→ YOUR OBJECTIVE: Format the lines below as a Markdown table with two columns, Row and Line. Number each row and skip any blank lines.
======== RECORDS SHOWN ========
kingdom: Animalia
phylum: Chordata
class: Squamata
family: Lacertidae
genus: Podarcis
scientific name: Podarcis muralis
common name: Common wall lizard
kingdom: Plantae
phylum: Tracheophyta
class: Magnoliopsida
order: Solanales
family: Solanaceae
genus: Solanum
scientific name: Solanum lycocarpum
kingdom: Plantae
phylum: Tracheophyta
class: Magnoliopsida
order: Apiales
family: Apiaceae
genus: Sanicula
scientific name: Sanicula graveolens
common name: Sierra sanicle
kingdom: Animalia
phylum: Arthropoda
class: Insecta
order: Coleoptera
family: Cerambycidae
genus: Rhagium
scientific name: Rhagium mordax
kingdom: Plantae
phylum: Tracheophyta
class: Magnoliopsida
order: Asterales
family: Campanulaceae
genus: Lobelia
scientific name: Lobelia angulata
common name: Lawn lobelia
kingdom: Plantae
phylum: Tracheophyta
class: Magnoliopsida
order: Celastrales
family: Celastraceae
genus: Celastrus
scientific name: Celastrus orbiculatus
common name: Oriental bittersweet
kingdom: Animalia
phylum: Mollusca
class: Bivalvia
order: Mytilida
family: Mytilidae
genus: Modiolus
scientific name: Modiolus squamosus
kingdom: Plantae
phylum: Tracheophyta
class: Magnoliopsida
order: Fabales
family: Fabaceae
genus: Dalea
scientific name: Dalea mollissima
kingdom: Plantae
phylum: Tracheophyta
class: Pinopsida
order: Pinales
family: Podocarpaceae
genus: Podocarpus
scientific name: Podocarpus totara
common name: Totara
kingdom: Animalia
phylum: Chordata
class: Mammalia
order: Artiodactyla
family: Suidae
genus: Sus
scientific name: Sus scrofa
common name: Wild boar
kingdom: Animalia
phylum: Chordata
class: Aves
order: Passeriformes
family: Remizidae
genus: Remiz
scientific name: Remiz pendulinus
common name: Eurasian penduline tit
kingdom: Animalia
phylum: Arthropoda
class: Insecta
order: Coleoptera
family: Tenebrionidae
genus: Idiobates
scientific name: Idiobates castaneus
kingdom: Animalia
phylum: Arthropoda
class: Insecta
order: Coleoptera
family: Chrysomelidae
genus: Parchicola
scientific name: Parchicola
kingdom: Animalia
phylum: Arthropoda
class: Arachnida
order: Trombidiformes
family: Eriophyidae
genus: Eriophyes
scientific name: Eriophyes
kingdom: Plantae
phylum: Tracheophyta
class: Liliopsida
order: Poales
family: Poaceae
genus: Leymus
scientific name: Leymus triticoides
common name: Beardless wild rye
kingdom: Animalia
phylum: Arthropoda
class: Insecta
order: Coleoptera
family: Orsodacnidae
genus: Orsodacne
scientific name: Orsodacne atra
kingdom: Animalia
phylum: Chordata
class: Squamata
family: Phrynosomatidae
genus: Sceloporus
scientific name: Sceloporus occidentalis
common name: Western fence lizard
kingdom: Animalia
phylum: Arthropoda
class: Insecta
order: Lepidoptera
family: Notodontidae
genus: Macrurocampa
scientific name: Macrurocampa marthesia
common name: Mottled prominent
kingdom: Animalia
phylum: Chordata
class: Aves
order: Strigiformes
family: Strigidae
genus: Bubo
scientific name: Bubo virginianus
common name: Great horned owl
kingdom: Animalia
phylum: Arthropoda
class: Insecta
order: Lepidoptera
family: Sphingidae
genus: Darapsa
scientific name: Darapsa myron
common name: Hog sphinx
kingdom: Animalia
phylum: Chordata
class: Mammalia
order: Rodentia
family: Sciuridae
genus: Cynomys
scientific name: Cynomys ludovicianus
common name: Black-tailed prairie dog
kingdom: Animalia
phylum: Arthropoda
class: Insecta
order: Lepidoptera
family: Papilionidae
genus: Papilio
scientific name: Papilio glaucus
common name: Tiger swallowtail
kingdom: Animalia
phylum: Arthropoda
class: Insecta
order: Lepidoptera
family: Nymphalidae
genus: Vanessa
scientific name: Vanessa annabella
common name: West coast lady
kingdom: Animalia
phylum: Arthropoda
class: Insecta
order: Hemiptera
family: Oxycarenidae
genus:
========
→ EXPECTED OUTPUT:
| Row | Line |
|---|---|
| 1 | kingdom: Animalia |
| 2 | phylum: Chordata |
| 3 | class: Squamata |
| 4 | family: Lacertidae |
| 5 | genus: Podarcis |
| 6 | scientific name: Podarcis muralis |
| 7 | common name: Common wall lizard |
| 8 | kingdom: Plantae |
| 9 | phylum: Tracheophyta |
| 10 | class: Magnoliopsida |
| 11 | order: Solanales |
| 12 | family: Solanaceae |
| 13 | genus: Solanum |
| 14 | scientific name: Solanum lycocarpum |
| 15 | kingdom: Plantae |
| 16 | phylum: Tracheophyta |
| 17 | class: Magnoliopsida |
| 18 | order: Apiales |
| 19 | family: Apiaceae |
| 20 | genus: Sanicula |
| 21 | scientific name: Sanicula graveolens |
| 22 | common name: Sierra sanicle |
| 23 | kingdom: Animalia |
| 24 | phylum: Arthropoda |
| 25 | class: Insecta |
| 26 | order: Coleoptera |
| 27 | family: Cerambycidae |
| 28 | genus: Rhagium |
| 29 | scientific name: Rhagium mordax |
| 30 | kingdom: Plantae |
| 31 | phylum: Tracheophyta |
| 32 | class: Magnoliopsida |
| 33 | order: Asterales |
| 34 | family: Campanulaceae |
| 35 | genus: Lobelia |
| 36 | scientific name: Lobelia angulata |
| 37 | common name: Lawn lobelia |
| 38 | kingdom: Plantae |
| 39 | phylum: Tracheophyta |
| 40 | class: Magnoliopsida |
| 41 | order: Celastrales |
| 42 | family: Celastraceae |
| 43 | genus: Celastrus |
| 44 | scientific name: Celastrus orbiculatus |
| 45 | common name: Oriental bittersweet |
| 46 | kingdom: Animalia |
| 47 | phylum: Mollusca |
| 48 | class: Bivalvia |
| 49 | order: Mytilida |
| 50 | family: Mytilidae |
| 51 | genus: Modiolus |
| 52 | scientific name: Modiolus squamosus |
| 53 | kingdom: Plantae |
| 54 | phylum: Tracheophyta |
| 55 | class: Magnoliopsida |
| 56 | order: Fabales |
| 57 | family: Fabaceae |
| 58 | genus: Dalea |
| 59 | scientific name: Dalea mollissima |
| 60 | kingdom: Plantae |
| 61 | phylum: Tracheophyta |
| 62 | class: Pinopsida |
| 63 | order: Pinales |
| 64 | family: Podocarpaceae |
| 65 | genus: Podocarpus |
| 66 | scientific name: Podocarpus totara |
| 67 | common name: Totara |
| 68 | kingdom: Animalia |
| 69 | phylum: Chordata |
| 70 | class: Mammalia |
| 71 | order: Artiodactyla |
| 72 | family: Suidae |
| 73 | genus: Sus |
| 74 | scientific name: Sus scrofa |
| 75 | common name: Wild boar |
| 76 | kingdom: Animalia |
| 77 | phylum: Chordata |
| 78 | class: Aves |
| 79 | order: Passeriformes |
| 80 | family: Remizidae |
| 81 | genus: Remiz |
| 82 | scientific name: Remiz pendulinus |
| 83 | common name: Eurasian penduline tit |
| 84 | kingdom: Animalia |
| 85 | phylum: Arthropoda |
| 86 | class: Insecta |
| 87 | order: Coleoptera |
| 88 | family: Tenebrionidae |
| 89 | genus: Idiobates |
| 90 | scientific name: Idiobates castaneus |
| 91 | kingdom: Animalia |
| 92 | phylum: Arthropoda |
| 93 | class: Insecta |
| 94 | order: Coleoptera |
| 95 | family: Chrysomelidae |
| 96 | genus: Parchicola |
| 97 | scientific name: Parchicola |
| 98 | kingdom: Animalia |
| 99 | phylum: Arthropoda |
| 100 | class: Arachnida |
| 101 | order: Trombidiformes |
| 102 | family: Eriophyidae |
| 103 | genus: Eriophyes |
| 104 | scientific name: Eriophyes |
| 105 | kingdom: Plantae |
| 106 | phylum: Tracheophyta |
| 107 | class: Liliopsida |
| 108 | order: Poales |
| 109 | family: Poaceae |
| 110 | genus: Leymus |
| 111 | scientific name: Leymus triticoides |
| 112 | common name: Beardless wild rye |
| 113 | kingdom: Animalia |
| 114 | phylum: Arthropoda |
| 115 | class: Insecta |
| 116 | order: Coleoptera |
| 117 | family: Orsodacnidae |
| 118 | genus: Orsodacne |
| 119 | scientific name: Orsodacne atra |
| 120 | kingdom: Animalia |
| 121 | phylum: Chordata |
| 122 | class: Squamata |
| 123 | family: Phrynosomatidae |
| 124 | genus: Sceloporus |
| 125 | scientific name: Sceloporus occidentalis |
| 126 | common name: Western fence lizard |
| 127 | kingdom: Animalia |
| 128 | phylum: Arthropoda |
| 129 | class: Insecta |
| 130 | order: Lepidoptera |
| 131 | family: Notodontidae |
| 132 | genus: Macrurocampa |
| 133 | scientific name: Macrurocampa marthesia |
| 134 | common name: Mottled prominent |
| 135 | kingdom: Animalia |
| 136 | phylum: Chordata |
| 137 | class: Aves |
| 138 | order: Strigiformes |
| 139 | family: Strigidae |
| 140 | genus: Bubo |
| 141 | scientific name: Bubo virginianus |
| 142 | common name: Great horned owl |
| 143 | kingdom: Animalia |
| 144 | phylum: Arthropoda |
| 145 | class: Insecta |
| 146 | order: Lepidoptera |
| 147 | family: Sphingidae |
| 148 | genus: Darapsa |
| 149 | scientific name: Darapsa myron |
| 150 | common name: Hog sphinx |
| 151 | kingdom: Animalia |
| 152 | phylum: Chordata |
| 153 | class: Mammalia |
| 154 | order: Rodentia |
| 155 | family: Sciuridae |
| 156 | genus: Cynomys |
| 157 | scientific name: Cynomys ludovicianus |
| 158 | common name: Black-tailed prairie dog |
| 159 | kingdom: Animalia |
| 160 | phylum: Arthropoda |
| 161 | class: Insecta |
| 162 | order: Lepidoptera |
| 163 | family: Papilionidae |
| 164 | genus: Papilio |
| 165 | scientific name: Papilio glaucus |
| 166 | common name: Tiger swallowtail |
| 167 | kingdom: Animalia |
| 168 | phylum: Arthropoda |
| 169 | class: Insecta |
| 170 | order: Lepidoptera |
| 171 | family: Nymphalidae |
| 172 | genus: Vanessa |
| 173 | scientific name: Vanessa annabella |
| 174 | common name: West coast lady |
| 175 | kingdom: Animalia |
| 176 | phylum: Arthropoda |
| 177 | class: Insecta |
| 178 | order: Hemiptera |
| 179 | family: Oxycarenidae |
| 180 | genus: |